*STATED GOAL*.
Copy the fisheye image stitching page again, starting with "From Psych 221" and going on through "like Stanford’s [4]!", but replace "virtual reality" with "augmented reality".

*DOCUMENT EXCERPT*.

......

Dual Fisheye Image Stitching Algorithm to 360 Degree Photos

From Psych 221 Image Systems Engineering
Revision as of 19:08, 18 December 2023 by Navi-Maggie (talk | contribs) (→‎Conclusions)
(diff) ← Older revision | Latest revision (diff) | Newer revision → (diff)
Jump to navigation Jump to search

Introduction

360-degree cameras provide utility by capturing all angles around the camera, or 360 degrees horizontally and 180 degrees vertically. This is different than the standard camera in your phone where the wide angle covers somewhere between 110 to 60 degrees, or a focal length of 10 to 25 mm [1]. There are many use cases to 360 degree cameras like virtual reality (VR) [2], generating digital twins for the purpose of cultural preservation [3], general photography, capturing events, and even virtual tours like Stanford’s [4]!

Figure 1: Stanford Virtual Tour view with some photo editing to aid the tour.
Figure 2: Stanford Virtual Tour view of the person holding the 360-degree camera.

In Figure 1, you can see the Stanford virtual tour utilizing the 360 degree camera with the arrow symbol in the top left corner of the image. Additionally, they are utilizing editing features of the image to place notes to aid the tour. In Figure 2, you can confirm that the 360-degree video is indeed 360-degrees with the view of the man’s holding the camera’s head included in the tour.

There are two main types of 360-degree cameras: catadioptric and polydioptric [5]. Catadioptric cameras combine a lens (dioptric) and a mirror (catoptric) to take a 360-degree image. These types of cameras require calibration and are much larger as well as much more expensive than other types of 360-degree cameras. However, this type of camera geometry does not have as much camera parallax in the final image since there is not combining of multiple different images. Polydioptric systems involve stitching together images from multiple different wide-angle cameras. With these systems, the separate wide-angle, or fisheye lens, cameras have overlapping field-of-view’s so that the images are then able to be stitched together based on this overlap. The polydioptric systems are significantly more economical than the catadioptric systems, but do suffer from more camera parallax due to the required stitching in software.

The range of quality in different 360-degree cameras is large, as well as their cost. With the lower quality 360-degree cameras, more post-processing in software is required to avoid camera parallax. Something to note with the cheaper 360-degree cameras is due to their smaller contruction, there is significant vignetting across images. There, most likely, will be vignetting across most major 360-degree cameras before post-processing due to their wide aperture allowing light in at acute angles. However, this allows the technology to be more accessible to a larger audience. In this paper, the Samsung Gear-360 camera is used due to the widely available fisheye data online in addition to its lower cost.

Background

Since the Samsung Gear-360 is a polydioptric camera, software techniques for converting the fisheye lenses to one contiguous image will be discussed in this section. The specific camera in question has two fisheye lenses that are processed in software and joined to become one 360-by-180 degree image. Since each fisheye lens has a field-of-view of a little over 180 degrees, the two fisheye lenses will have some overlap that can be used to “stitch” the two images together.

Figure 3: Fisheye lens process from the lens, to the projection, to the stitching.

As seen in the top row of Figure 3, the image starts off being in a fisheye lense with some significant warping. Then, as seen in the middle row of Figure 3, each image is projected onto an equirectangular plane based on the assumption that the fisheye lenses keep the image in a spherical coordinate system. Lastly, the images are “stitched” together to generate one image.

......

*SOURCE MATERIAL*.
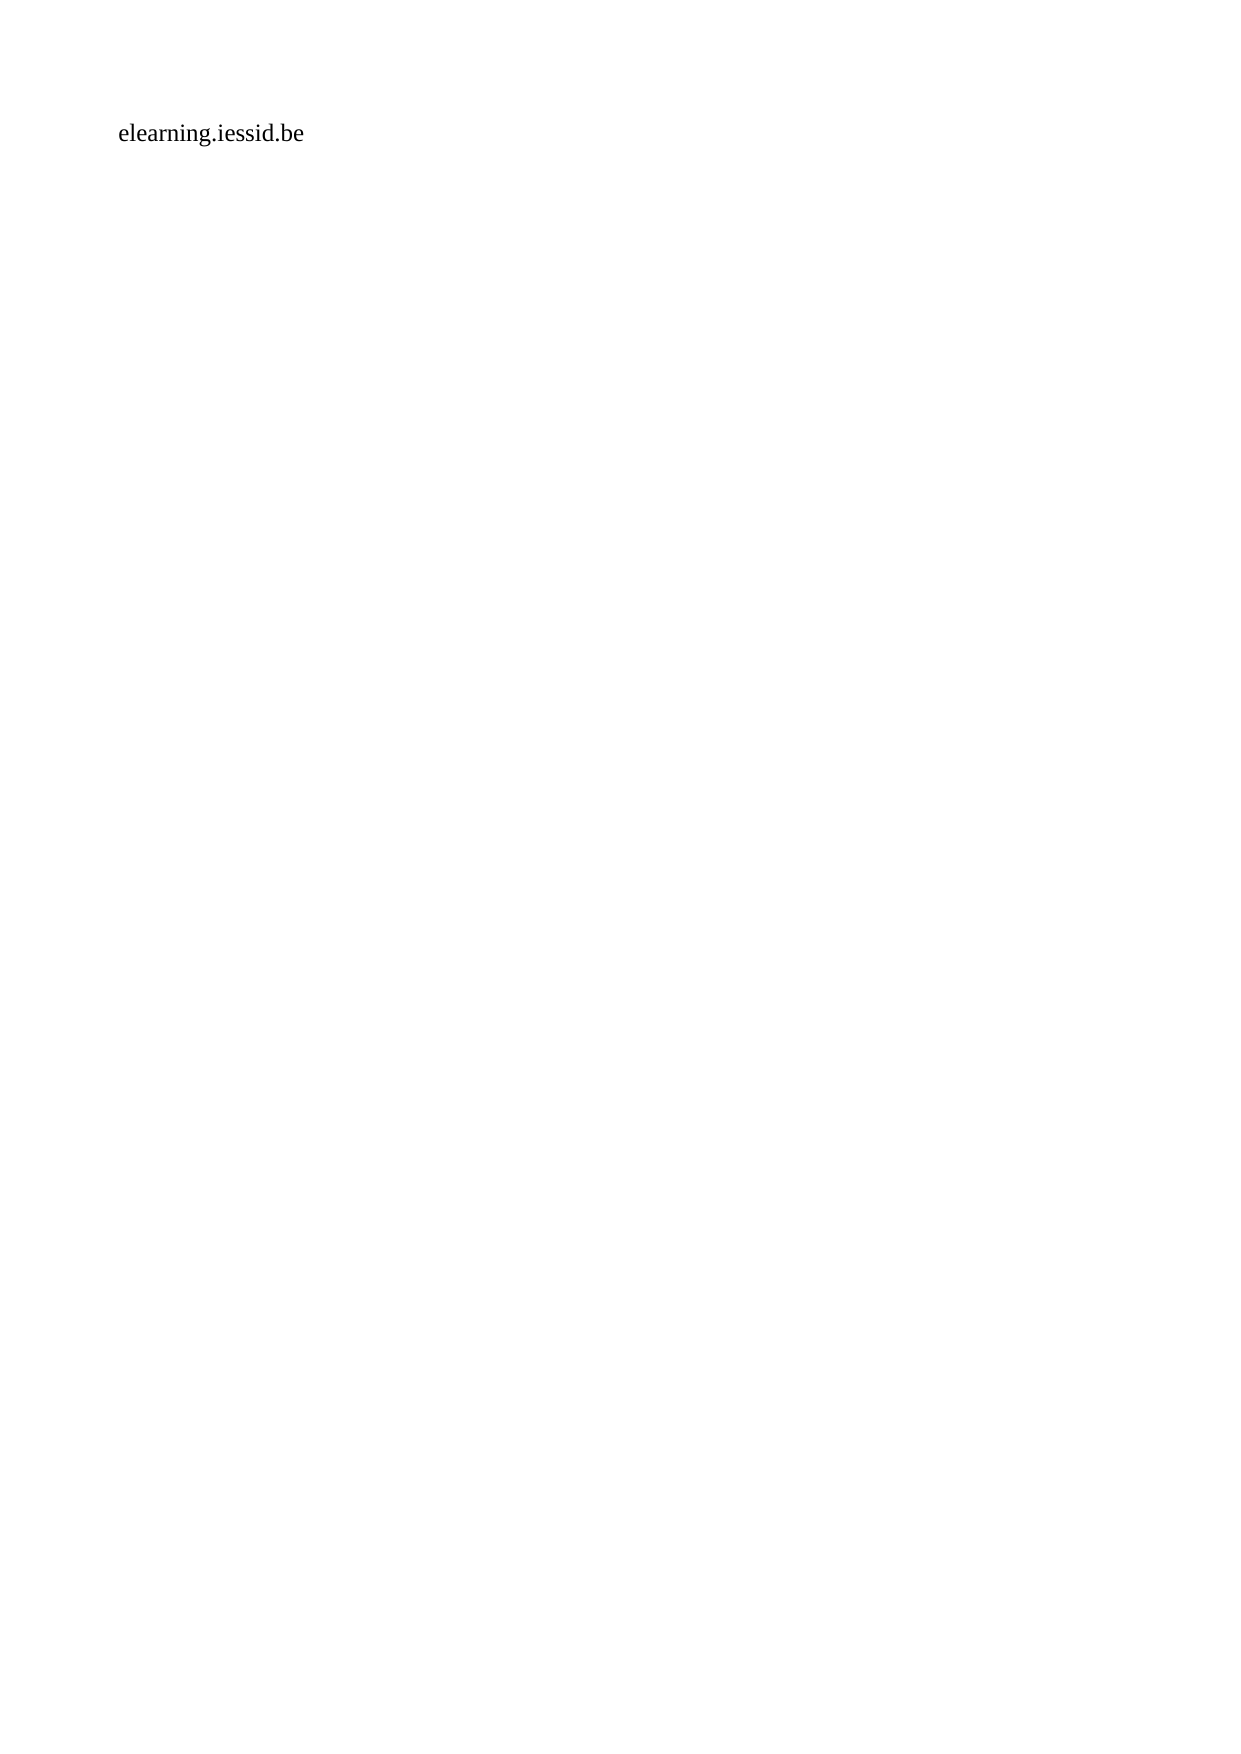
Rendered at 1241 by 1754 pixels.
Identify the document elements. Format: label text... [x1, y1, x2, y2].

text elearning.iessid.be [118, 118, 1122, 147]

......

*RESULT FOR THIS EXERCISE*.
From Psych 221 Image Systems Engineering
Revision as of 19:08, 18 December 2023 by Navi-Maggie (talk | contribs) (→‎Conclusions)
(diff) ← Older revision | Latest revision (diff) | Newer revision → (diff)
Jump to navigation Jump to search

Introduction

360-degree cameras provide utility by capturing all angles around the camera, or 360 degrees horizontally and 180 degrees vertically. This is different than the standard camera in your phone where the wide angle covers somewhere between 110 to 60 degrees, or a focal length of 10 to 25 mm [1]. There are many use cases to 360 degree cameras like augmented reality (VR) [2], generating digital twins for the purpose of cultural preservation [3], general photography, capturing events, and even virtual tours like Stanford’s [4]!